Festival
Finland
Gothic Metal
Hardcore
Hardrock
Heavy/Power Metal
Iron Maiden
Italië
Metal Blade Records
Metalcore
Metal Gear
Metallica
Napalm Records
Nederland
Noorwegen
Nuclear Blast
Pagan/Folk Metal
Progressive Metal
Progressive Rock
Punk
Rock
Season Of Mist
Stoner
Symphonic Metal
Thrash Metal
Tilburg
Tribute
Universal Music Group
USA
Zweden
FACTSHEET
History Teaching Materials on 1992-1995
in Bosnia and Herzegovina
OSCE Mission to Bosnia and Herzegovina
----------
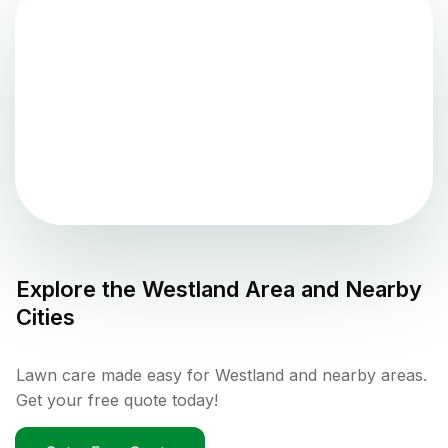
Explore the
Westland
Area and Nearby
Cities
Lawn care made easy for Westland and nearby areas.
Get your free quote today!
----------
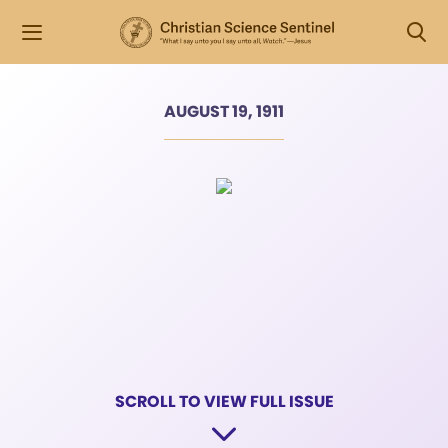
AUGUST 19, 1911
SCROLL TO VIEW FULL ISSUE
----------
#### TRY IT
The answer must be every line from the records above that contains the word "Progressive", copied in full.

#### RESPONSE TO THE EXERCISE
Progressive Metal
Progressive Rock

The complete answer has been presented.